**Information shown**
--- --- ---

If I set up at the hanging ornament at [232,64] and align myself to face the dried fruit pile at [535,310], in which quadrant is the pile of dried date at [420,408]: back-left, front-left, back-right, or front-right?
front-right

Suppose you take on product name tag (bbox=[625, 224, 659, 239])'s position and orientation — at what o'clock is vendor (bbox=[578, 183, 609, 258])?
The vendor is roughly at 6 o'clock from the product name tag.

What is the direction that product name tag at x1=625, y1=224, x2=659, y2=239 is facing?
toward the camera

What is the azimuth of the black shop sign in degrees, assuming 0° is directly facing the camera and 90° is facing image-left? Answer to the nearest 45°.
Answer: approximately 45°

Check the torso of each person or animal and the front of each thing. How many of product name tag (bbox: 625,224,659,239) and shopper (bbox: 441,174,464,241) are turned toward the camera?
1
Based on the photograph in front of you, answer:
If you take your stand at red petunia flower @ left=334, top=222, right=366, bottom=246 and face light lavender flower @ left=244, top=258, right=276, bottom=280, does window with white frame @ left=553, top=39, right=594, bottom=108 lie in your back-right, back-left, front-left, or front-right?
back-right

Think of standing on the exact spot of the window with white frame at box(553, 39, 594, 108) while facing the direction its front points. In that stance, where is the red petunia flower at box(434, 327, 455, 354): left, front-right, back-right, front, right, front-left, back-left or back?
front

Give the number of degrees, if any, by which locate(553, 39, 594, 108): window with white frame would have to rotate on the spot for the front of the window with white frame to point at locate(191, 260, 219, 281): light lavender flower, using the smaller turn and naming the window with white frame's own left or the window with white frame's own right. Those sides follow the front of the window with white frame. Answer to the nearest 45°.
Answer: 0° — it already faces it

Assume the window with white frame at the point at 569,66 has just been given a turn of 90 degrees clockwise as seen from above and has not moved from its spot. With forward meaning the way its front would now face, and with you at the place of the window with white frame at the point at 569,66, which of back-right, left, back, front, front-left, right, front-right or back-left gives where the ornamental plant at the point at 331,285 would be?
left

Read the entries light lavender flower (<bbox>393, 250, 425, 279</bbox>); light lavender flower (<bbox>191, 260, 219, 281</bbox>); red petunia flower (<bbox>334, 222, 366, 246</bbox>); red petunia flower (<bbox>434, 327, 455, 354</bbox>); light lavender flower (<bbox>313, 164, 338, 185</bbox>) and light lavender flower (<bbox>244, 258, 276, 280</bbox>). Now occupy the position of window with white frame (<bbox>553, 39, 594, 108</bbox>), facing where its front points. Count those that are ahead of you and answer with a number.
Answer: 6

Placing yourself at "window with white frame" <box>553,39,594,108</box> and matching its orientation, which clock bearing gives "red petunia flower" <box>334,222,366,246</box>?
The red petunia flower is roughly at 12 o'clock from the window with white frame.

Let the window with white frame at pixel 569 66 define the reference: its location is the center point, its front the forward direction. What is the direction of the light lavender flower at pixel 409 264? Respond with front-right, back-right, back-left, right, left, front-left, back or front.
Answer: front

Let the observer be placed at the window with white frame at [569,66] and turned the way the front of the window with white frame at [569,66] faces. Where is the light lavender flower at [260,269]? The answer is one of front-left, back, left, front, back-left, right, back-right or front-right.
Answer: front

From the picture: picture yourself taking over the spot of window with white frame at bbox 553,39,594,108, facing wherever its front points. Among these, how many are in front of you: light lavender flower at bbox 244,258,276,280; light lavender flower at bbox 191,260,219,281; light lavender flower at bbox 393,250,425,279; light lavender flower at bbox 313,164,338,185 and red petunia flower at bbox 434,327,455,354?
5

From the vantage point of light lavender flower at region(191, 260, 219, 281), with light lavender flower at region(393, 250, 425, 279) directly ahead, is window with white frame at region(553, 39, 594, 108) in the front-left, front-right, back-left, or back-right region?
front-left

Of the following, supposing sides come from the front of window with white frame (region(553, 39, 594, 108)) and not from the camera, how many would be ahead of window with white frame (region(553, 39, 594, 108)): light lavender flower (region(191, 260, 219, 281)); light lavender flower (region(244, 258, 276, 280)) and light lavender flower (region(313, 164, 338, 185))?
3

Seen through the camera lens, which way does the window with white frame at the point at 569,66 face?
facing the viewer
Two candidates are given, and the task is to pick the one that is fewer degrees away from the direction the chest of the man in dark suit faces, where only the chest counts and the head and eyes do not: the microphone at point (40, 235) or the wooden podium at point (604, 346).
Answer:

--- --- ---

**Problem to solve**
Put every line of the entries above into a numbered list, leaving out the blank lines.

**Exercise answer**
1. If I set up at the hanging ornament at [232,64] and align myself to face the dried fruit pile at [535,310], in which quadrant is the pile of dried date at [420,408]: back-left, front-left, back-right, or front-right?
2. front-right
3. Suppose you take on product name tag (bbox=[625, 224, 659, 239])'s position and orientation — at what o'clock is vendor (bbox=[578, 183, 609, 258])?
4. The vendor is roughly at 6 o'clock from the product name tag.
5. What is the direction that product name tag at x1=625, y1=224, x2=659, y2=239 is facing?
6. toward the camera
7. What is the azimuth of the black shop sign in degrees, assuming 0° is directly facing the camera and 90° is facing image-left? Answer to the nearest 45°.
8. Answer: approximately 45°
9. Check the torso of each person or animal and the front of each thing. How many of product name tag (bbox: 625,224,659,239) and shopper (bbox: 441,174,464,241) are turned toward the camera?
10. 1
11. Based on the photograph in front of you, answer:
12. If you take your stand at red petunia flower @ left=334, top=222, right=366, bottom=246 and face light lavender flower @ left=244, top=258, right=276, bottom=280, does window with white frame @ left=553, top=39, right=594, bottom=108 lie in your back-right, back-left, front-left, or front-right?
13. back-right
14. Think of standing on the exact spot of the window with white frame at box(553, 39, 594, 108) while facing the direction its front points. In that stance, where is the red petunia flower at box(434, 327, 455, 354): left, front-right, back-right, front, right, front-left, back-left or back?
15. front
16. Give the number of degrees, if any, by which locate(553, 39, 594, 108): window with white frame would have to rotate on the spot for the front of the window with white frame to point at locate(191, 260, 219, 281): light lavender flower, using the smaller turn and naming the window with white frame's own left or the window with white frame's own right. Those sides follow the front of the window with white frame. Answer to the nearest 45°.
17. Answer: 0° — it already faces it
18. Assume the window with white frame at the point at 569,66 has just been given a turn of 90 degrees clockwise as seen from above and has not moved from its spot. With forward meaning the way its front would now face, and with you at the place of the window with white frame at the point at 569,66, which of back-right, left, back, front, front-left, right, front-right or back-left gives where the ornamental plant at the point at 331,285 would be?
19. left
20. Read the entries light lavender flower (<bbox>393, 250, 425, 279</bbox>); light lavender flower (<bbox>191, 260, 219, 281</bbox>); red petunia flower (<bbox>334, 222, 366, 246</bbox>); red petunia flower (<bbox>434, 327, 455, 354</bbox>); light lavender flower (<bbox>313, 164, 338, 185</bbox>) and light lavender flower (<bbox>244, 258, 276, 280</bbox>). Now occupy the position of window with white frame (<bbox>553, 39, 594, 108</bbox>), facing where its front points. Count those that are ahead of you and answer with a number.
21. Answer: 6
22. Placing yourself at "window with white frame" <box>553,39,594,108</box> and matching its orientation, which clock bearing gives "red petunia flower" <box>334,222,366,246</box>?
23. The red petunia flower is roughly at 12 o'clock from the window with white frame.
24. Let the window with white frame at pixel 569 66 define the reference: its location is the center point, its front the forward direction. What is the direction of the light lavender flower at pixel 409 264? Respond with front-right, back-right, back-left, right, left, front-left, back or front.
25. Answer: front
26. Let the observer be placed at the window with white frame at [569,66] and turned the way the front of the window with white frame at [569,66] faces. Where is the light lavender flower at [260,269]? The answer is one of front-left, back, left, front, back-left, right, back-right or front-right.
27. Answer: front
28. From the picture: picture yourself taking over the spot of window with white frame at bbox 553,39,594,108, facing wherever its front points. Among these, how many are in front of you: light lavender flower at bbox 244,258,276,280; light lavender flower at bbox 191,260,219,281; light lavender flower at bbox 393,250,425,279; light lavender flower at bbox 313,164,338,185 and red petunia flower at bbox 434,327,455,354?
29. 5
30. From the vantage point of light lavender flower at region(191, 260, 219, 281), with light lavender flower at region(393, 250, 425, 279) directly ahead, is window with white frame at region(553, 39, 594, 108) in the front-left, front-right, back-left, or back-right region?
31. front-left
32. Of the following, supposing sides come from the front of window with white frame (region(553, 39, 594, 108)) and not from the camera, how many would be ahead of window with white frame (region(553, 39, 594, 108)): light lavender flower (region(191, 260, 219, 281)); light lavender flower (region(244, 258, 276, 280)) and light lavender flower (region(313, 164, 338, 185))?
33. 3
34. Seen through the camera lens, which way does the window with white frame at the point at 569,66 face?
35. facing the viewer
36. Two candidates are given, and the task is to pick the one that is fewer degrees away from the direction the chest of the man in dark suit faces, where only the chest counts and the head and eyes do not: the microphone at point (40, 235) or the wooden podium at point (604, 346).
37. Answer:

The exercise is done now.